McDonald's spends £10m of taxpayer's cash from employment scheme without creating a single job - Mirror Online

McDonald's spends £10m of taxpayer's cash from employment scheme without creating a single job

Firms wasting government money earmarked to get people back into work

Fat lot of use: Fast food giant spent taxpayers money on 'career progression' for existing staff Fat lot of use: Fast food giant spent taxpayers money on 'career progression' for existing staff

McDonald's has ­pocketed £10million of public money for an ­apprenticeship scheme ...but has not created a single new job with it.

Instead, the multi-national fast-food giant has spent the whole sum on ­“career progression” for 18,000 existing staff.

A Sunday Mirror investigation has found that among nine other major firms which take the most money from the scheme, ­£20million has been spent to create just 2,559 new jobs.

With unemployment hitting 2.67million PM David Cameron has pushed apprenticeships as a way to get young people back into work. In July he revamped the Skills Funding Agency to work directly with employers and recently said: “Apprenticeships are at the heart of the kind of economy we want to build: one where many more young people have the chance to learn a proper trade.”

Taxpayers have so far paid out £30,934,034 to create jobs which cost £12,088 each. But anyone on an appren­tice’s minimum wage takes home just £5,200 a year.

Shadow Work and Pensions Secretary Liam Byrne said: “When a multi-billion pound company takes millions from taxpayers and doesn’t create a single new job, then you know the government’s back to work schemes are descending into chaos.

“The Sunday Mirror has shown the Government has big questions to answer. The Tories slashed Labour’s successful Future Jobs Fund. Now long-term youth unemployment has doubled and we have a million young unemployed. We want to know why more appren­ticeships aren’t being created for all this money.”

A McDonald's employee adds meat patties to a burger bun at a restaurant in London Bun fight: A McDonald's worker adds meat patties to a burger bun at a restaurant in London Getty  

A McDonald’s spokesman said: “Our apprenticeships’ scheme is about supporting and enabling career progression, not job ­creation. Since we started our apprenticeships programme, 11,000 employees have ­completed it and a further 7,000 employees are currently studying towards the qualification.

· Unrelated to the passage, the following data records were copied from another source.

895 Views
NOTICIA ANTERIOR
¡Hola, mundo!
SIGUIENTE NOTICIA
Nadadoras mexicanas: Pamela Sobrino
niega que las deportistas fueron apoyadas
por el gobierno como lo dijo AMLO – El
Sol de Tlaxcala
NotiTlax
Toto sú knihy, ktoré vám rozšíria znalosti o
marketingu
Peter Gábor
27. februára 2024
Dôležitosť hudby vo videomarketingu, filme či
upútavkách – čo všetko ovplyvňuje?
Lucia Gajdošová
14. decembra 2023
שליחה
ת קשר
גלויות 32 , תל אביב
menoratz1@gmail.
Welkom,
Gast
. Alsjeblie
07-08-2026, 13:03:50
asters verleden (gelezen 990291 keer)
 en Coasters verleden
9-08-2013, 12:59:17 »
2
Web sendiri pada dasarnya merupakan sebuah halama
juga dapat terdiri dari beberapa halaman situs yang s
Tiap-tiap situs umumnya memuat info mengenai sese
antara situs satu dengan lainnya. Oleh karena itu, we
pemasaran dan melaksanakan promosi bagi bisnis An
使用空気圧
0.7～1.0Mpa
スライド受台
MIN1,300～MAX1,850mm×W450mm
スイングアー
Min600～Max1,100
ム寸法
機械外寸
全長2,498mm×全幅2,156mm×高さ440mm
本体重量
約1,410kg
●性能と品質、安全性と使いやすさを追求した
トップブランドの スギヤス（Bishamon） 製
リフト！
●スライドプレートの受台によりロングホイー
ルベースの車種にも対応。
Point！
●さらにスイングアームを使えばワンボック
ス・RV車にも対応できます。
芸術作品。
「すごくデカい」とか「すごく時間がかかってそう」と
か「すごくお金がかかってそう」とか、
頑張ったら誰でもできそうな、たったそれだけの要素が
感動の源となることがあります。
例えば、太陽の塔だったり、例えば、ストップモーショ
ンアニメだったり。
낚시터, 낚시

“We invest £36million every year in ­training. Like many UK employers, we receive some government funding in addition to our own investment, which enables us to adapt our training into nationally ­recognised, transferable qualifications.”

She said the firm hoped to create 2,500 new jobs this year.

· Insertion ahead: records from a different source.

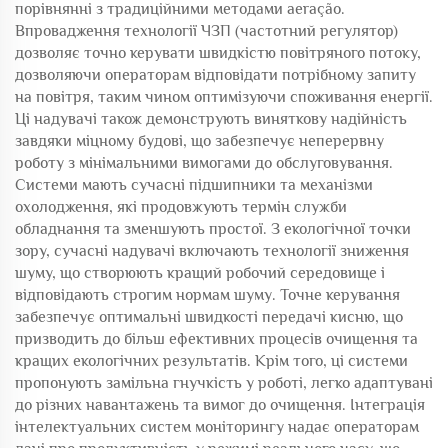
порівнянні з традиційними методами аeração.
Впровадження технології ЧЗП (частотний регулятор)
дозволяє точно керувати швидкістю повітряного потоку,
дозволяючи операторам відповідати потрібному запиту
на повітря, таким чином оптимізуючи споживання енергії.
Ці надувачі також демонструють виняткову надійність
завдяки міцному будові, що забезпечує неперервну
роботу з мінімальними вимогами до обслуговування.
Системи мають сучасні підшипники та механізми
охолодження, які продовжують термін служби
обладнання та зменшують простої. З екологічної точки
зору, сучасні надувачі включають технології зниження
шуму, що створюють кращий робочий середовище і
відповідають строгим нормам шуму. Точне керування
забезпечує оптимальні швидкості передачі кисню, що
призводить до більш ефективних процесів очищення та
кращих екологічних результатів. Крім того, ці системи
пропонують замільна гнучкість у роботі, легко адаптувані
до різних навантажень та вимог до очищення. Інтеграція
інтелектуальних систем моніторингу надає операторам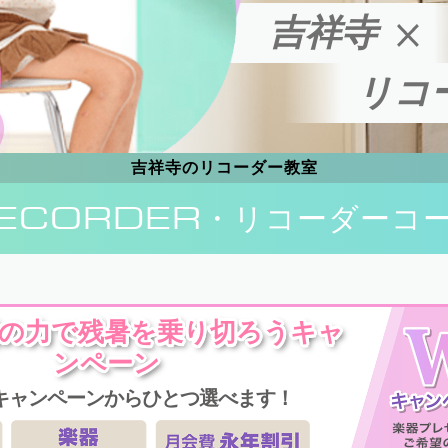
吉祥寺
リコ
吉祥寺のリコーダー教室
ECORDER
・リコーダーコ
楽の力で残暑を乗り切ろうキャ
ンペーン
キャンペーンからひとつ選べます！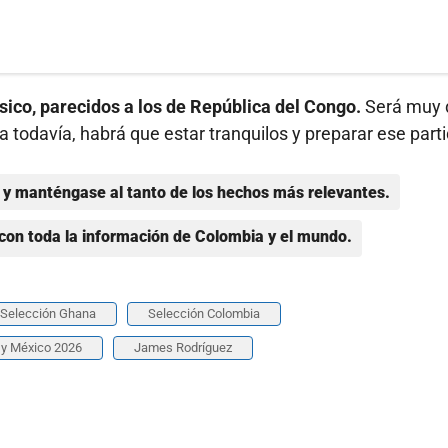
sico, parecidos a los de República del Congo.
Será muy 
 todavía, habrá que estar tranquilos y preparar ese part
y manténgase al tanto de los hechos más relevantes.
con toda la información de Colombia y el mundo.
Selección Ghana
Selección Colombia
 y México 2026
James Rodríguez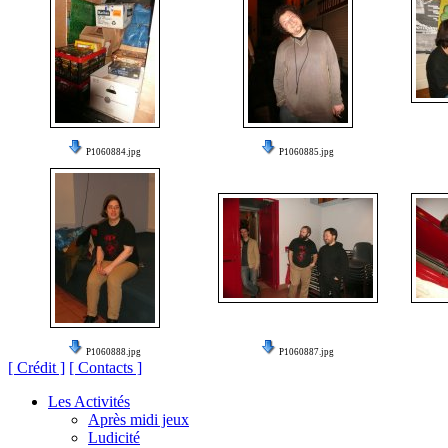
P1060884.jpg
P1060885.jpg
P1060888.jpg
P1060887.jpg
[ Crédit ]
[ Contacts ]
Les Activités
Après midi jeux
Ludicité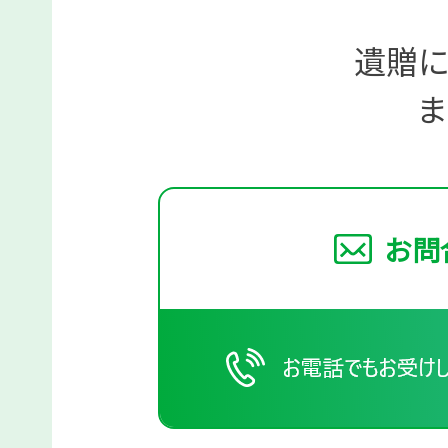
遺贈
ま
お問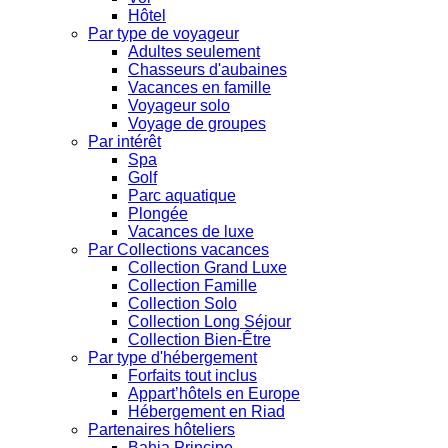
Hôtel
Par type de voyageur
Adultes seulement
Chasseurs d'aubaines
Vacances en famille
Voyageur solo
Voyage de groupes
Par intérêt
Spa
Golf
Parc aquatique
Plongée
Vacances de luxe
Par Collections vacances
Collection Grand Luxe
Collection Famille
Collection Solo
Collection Long Séjour
Collection Bien-Être
Par type d'hébergement
Forfaits tout inclus
Appart’hôtels en Europe
Hébergement en Riad
Partenaires hôteliers
Bahia Principe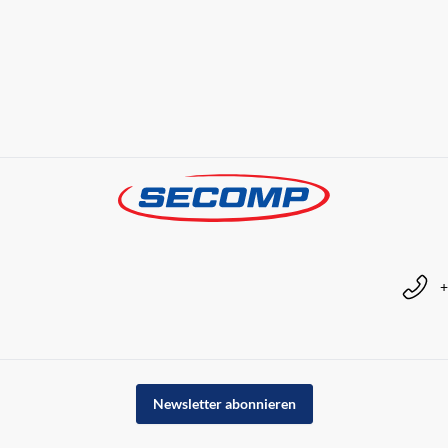
+
Newsletter abonnieren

Latest figures show 1.04 million 16-24-year-olds are unemployed, the highest number since 1986.

This week Mr Cameron claimed firms had offered more than 5,500 new ­ apprenticeships since the start of the year.

However, new data shows the top 10 ­companies to receive money from the Skills Funding Agency shared a total of £30,934,034 to create just 2,559 new positions. Under the terms of the funding, companies are able to spend some of the money on retraining ­existing staff.

Phones4U said it had spent its share of the public money on “upskilling”. A spokesman said: “In the past year, we have trained and upskilled over 2,700 of our 5,000 employees.”

A spokesman for BAe Systems said each apprentice, which costs the taxpayer an average £10,555, had a further £90,000 invested in them by the company itself.

Tesco would not say how many apprentices they employed.